Give back each entry unchanged, minus pictures.

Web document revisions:
§ §
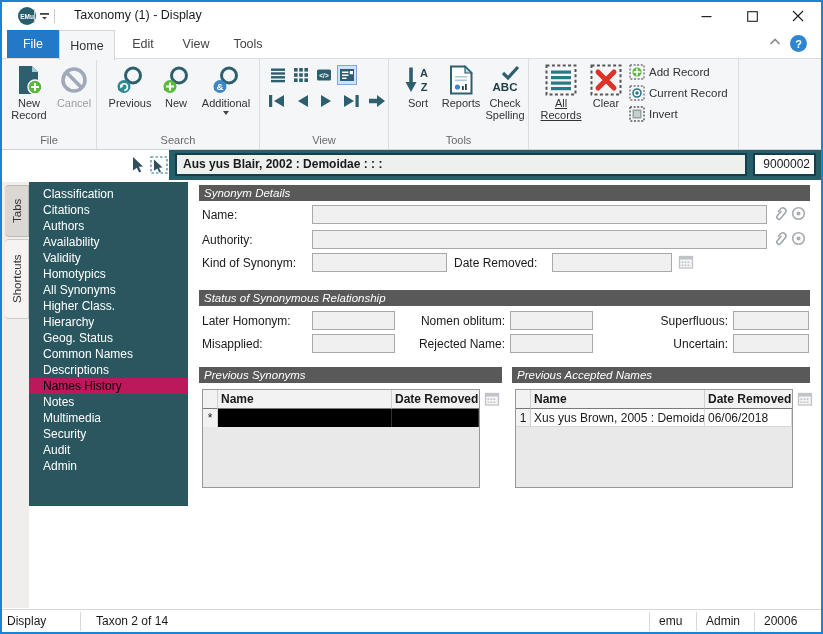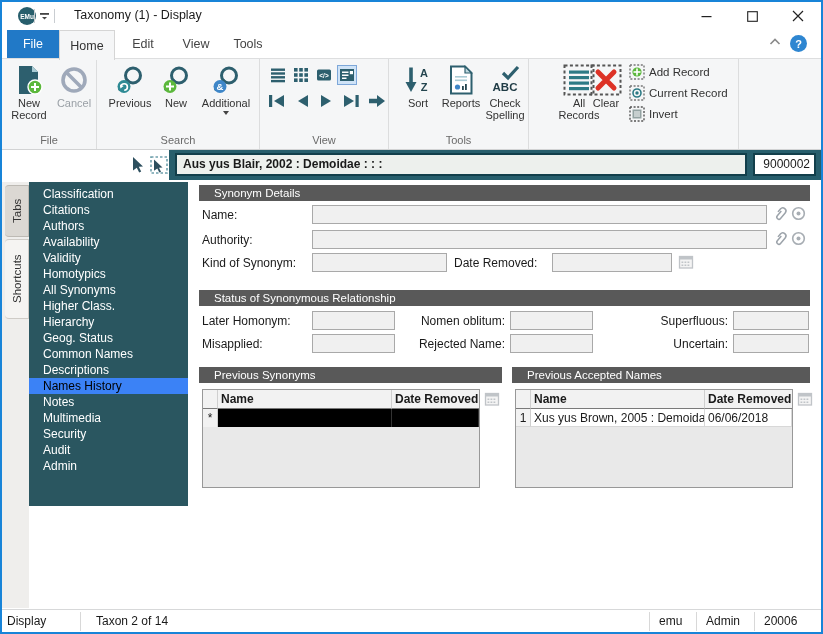"All Records" div.bigbtn { left: 27px -> 9px; text-decoration: none -> underline }
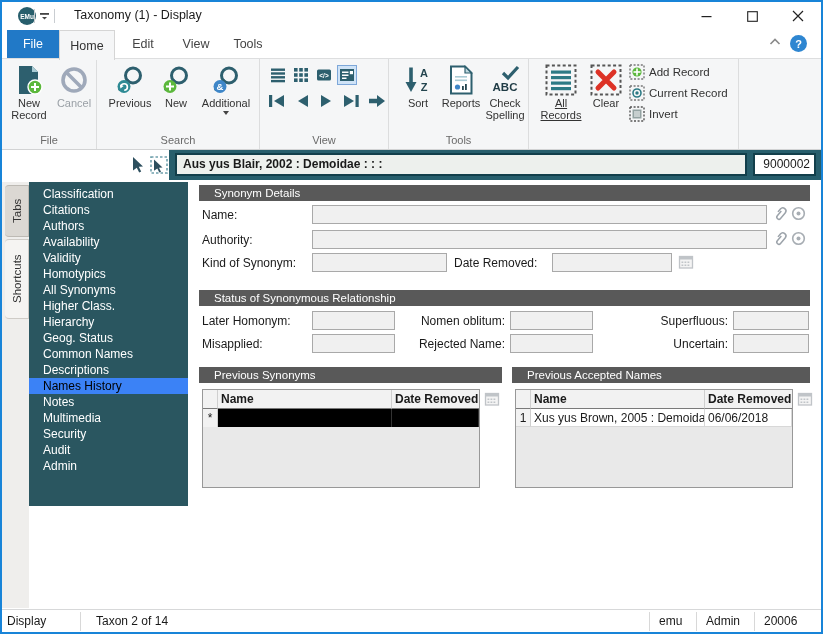"Synonym Details" .sechdr { font-style: none -> italic; padding-left: 15px -> 5px }
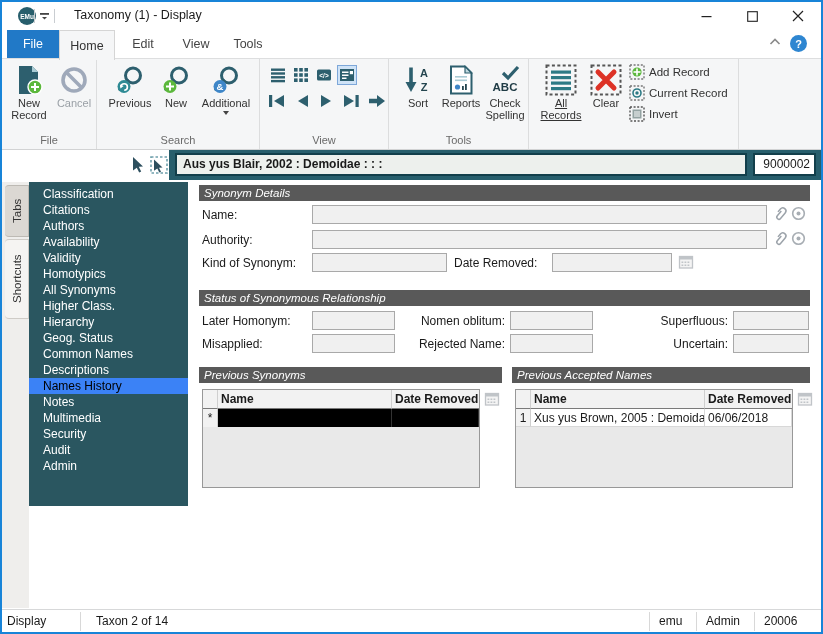"Names History" .sb-item.sel { background: #3b82f6 -> #be185d }
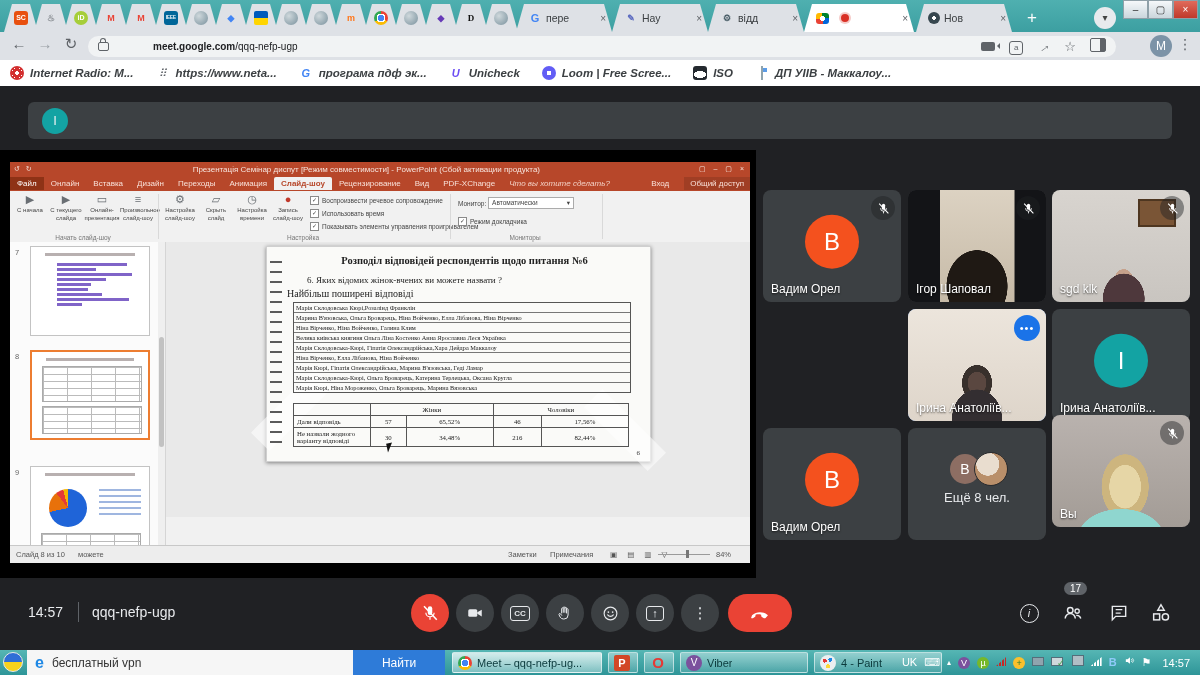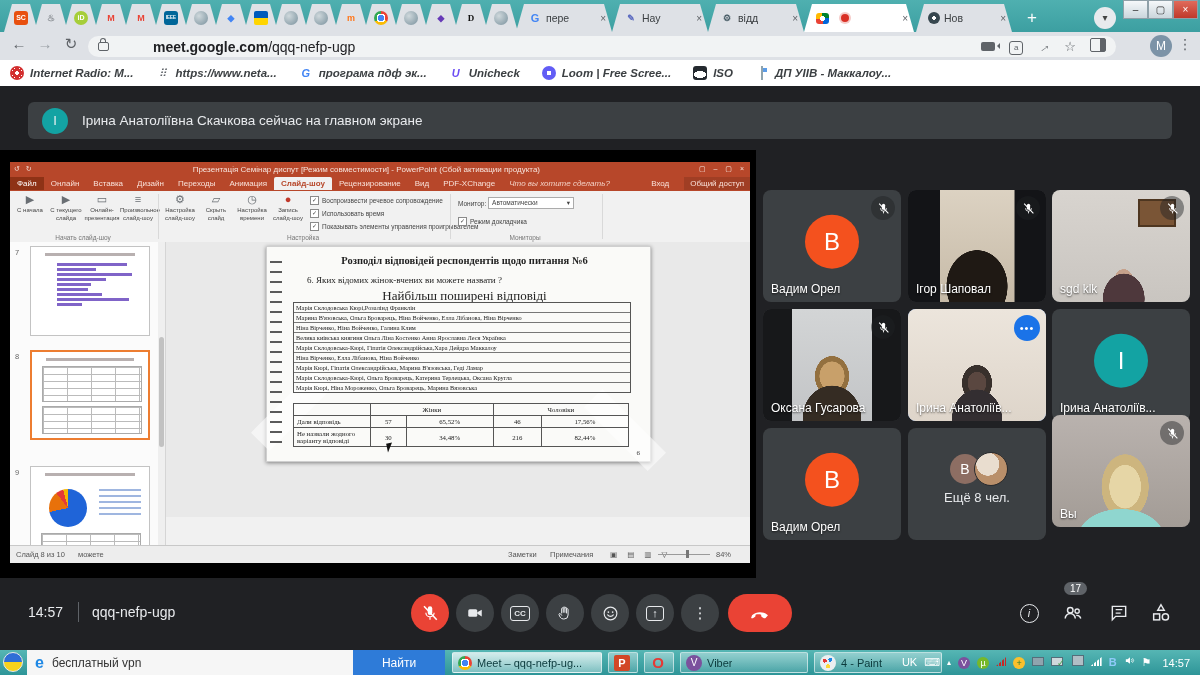"meet.google.com/qqq-nefp-ugp" .url { font-size: 14px -> 10px }
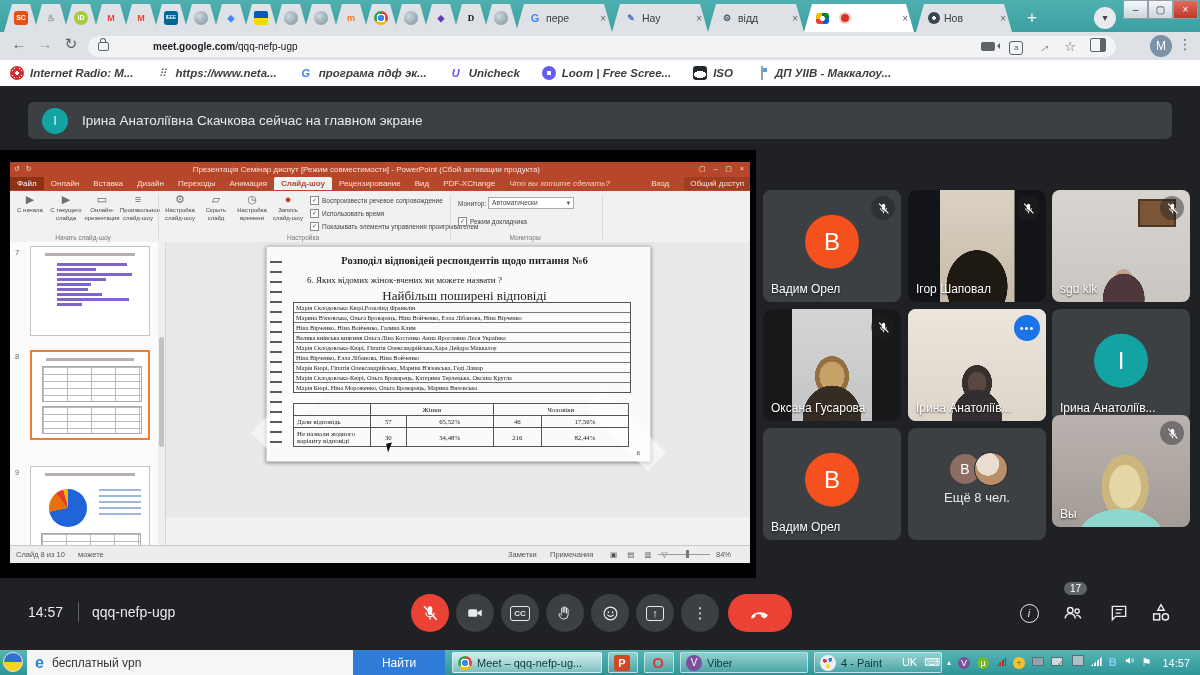"Ірина Анатоліївна Скачкова сейчас на" span.txt { html: <span>Ірина Анатоліївна Скачкова сейчас на главном экране</span> -> none }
§ §
### Written solution
"All Records" div.bigbtn { left: 27px -> 9px; text-decoration: none -> underline }
"Synonym Details" .sechdr { font-style: none -> italic; padding-left: 15px -> 5px }
"Names History" .sb-item.sel { background: #3b82f6 -> #be185d }
"meet.google.com/qqq-nefp-ugp" .url { font-size: 14px -> 10px }
"Ірина Анатоліївна Скачкова сейчас на" span.txt { html: <span>Ірина Анатоліївна Скачкова сейчас на главном экране</span> -> none }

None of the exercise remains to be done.